A couple of months ago, I posted a picture from the  Library of Congress Prints and Photographs Division. The picture, from the late 1800s, shows piles of copyright deposit materials on the floor in the Thomas Jefferson Building.

At the time, I joked about whether this was evidence of a registration backlog at the Copyright Office from a century ago. This turns out (drum roll) not to be the case.

I had the good fortune to be in Washington, DC for a short stretch this month. I took a brief trip to the National Archives in College Park, MD to look over some of the old files on Department of Justice copyright prosecutions. Among the various documents was a memo from H.L. Godfrey, an attorney at the DOJ in the late ’40s  and early ’50s. I’ve included the memo below, which is somewhat interesting in it’s own right. The real gem, at least for solving this mystery, was the memo’s citation to hearings by the Librarian of Congress from early in the 1900s.

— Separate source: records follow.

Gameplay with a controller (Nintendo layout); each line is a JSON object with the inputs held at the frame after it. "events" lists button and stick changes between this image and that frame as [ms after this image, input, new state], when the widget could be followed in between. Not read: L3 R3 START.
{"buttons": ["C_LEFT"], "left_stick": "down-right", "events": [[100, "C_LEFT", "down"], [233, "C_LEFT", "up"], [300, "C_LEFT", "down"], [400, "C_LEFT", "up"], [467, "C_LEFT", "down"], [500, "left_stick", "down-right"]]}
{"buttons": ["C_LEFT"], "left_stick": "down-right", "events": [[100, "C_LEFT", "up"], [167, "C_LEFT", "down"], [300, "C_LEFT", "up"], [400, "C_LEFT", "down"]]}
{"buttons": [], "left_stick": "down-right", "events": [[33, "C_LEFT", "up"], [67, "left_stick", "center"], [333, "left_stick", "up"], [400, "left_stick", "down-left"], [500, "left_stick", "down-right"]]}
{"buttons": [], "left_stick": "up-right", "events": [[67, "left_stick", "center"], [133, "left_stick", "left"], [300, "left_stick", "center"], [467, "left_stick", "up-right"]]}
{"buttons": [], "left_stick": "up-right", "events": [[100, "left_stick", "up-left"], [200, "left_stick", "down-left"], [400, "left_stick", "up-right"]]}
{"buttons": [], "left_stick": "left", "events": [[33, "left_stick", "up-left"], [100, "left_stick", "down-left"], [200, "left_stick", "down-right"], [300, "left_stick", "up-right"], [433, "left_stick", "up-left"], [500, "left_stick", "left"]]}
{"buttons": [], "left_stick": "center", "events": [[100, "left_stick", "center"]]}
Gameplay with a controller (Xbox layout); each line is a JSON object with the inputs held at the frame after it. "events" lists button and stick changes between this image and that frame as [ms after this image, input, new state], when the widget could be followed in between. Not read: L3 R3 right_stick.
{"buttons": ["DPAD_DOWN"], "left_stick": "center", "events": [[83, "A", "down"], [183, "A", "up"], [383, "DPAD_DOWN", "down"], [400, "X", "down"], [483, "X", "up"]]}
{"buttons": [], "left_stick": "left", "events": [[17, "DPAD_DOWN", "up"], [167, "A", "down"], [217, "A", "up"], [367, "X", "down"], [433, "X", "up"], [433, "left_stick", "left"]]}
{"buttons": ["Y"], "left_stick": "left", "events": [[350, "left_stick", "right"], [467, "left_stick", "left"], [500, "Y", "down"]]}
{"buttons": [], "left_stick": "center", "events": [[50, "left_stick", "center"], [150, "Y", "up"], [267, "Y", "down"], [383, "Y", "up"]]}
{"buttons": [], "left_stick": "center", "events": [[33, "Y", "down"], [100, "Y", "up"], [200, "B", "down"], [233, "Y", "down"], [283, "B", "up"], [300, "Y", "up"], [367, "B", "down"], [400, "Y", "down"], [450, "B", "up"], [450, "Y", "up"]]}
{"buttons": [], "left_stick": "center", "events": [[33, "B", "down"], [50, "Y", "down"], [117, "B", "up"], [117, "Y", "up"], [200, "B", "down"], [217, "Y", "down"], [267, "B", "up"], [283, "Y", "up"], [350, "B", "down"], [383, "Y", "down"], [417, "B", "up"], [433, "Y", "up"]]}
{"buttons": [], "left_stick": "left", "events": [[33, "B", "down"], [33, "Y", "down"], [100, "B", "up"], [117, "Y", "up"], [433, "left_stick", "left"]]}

Librarian Of Congress from “Copyright Hearings — Bills S. 6330, S. 2499,  S. 2900, H.R. 19853, H.R. 243, H.R. 11794–June 1906, December, 1906, March 1908,” pages 14 and 15:

The other matter is that of’ copyright deposits, the volume of these is now prodigious. During the last year alone the articles deposited exceeded 200,000 in number. A large proportion of these are of great value to the library and are drawn up into it. The rest remain in the cellar. The accumulations in the cellar now number a million and a half items. Many of these would be useful in other Government libraries; for instance, medical books in the library of the Surgeon General’s Office. Some of them might be useful in exchange with other libraries. A few might have value in exchange with dealers. The remainder are a heavy charge upon the Government for storage and care. The ought to be returned to the proprietors of the copyright if they want them, or, if not wanted, destroyed. [Emphasis added.]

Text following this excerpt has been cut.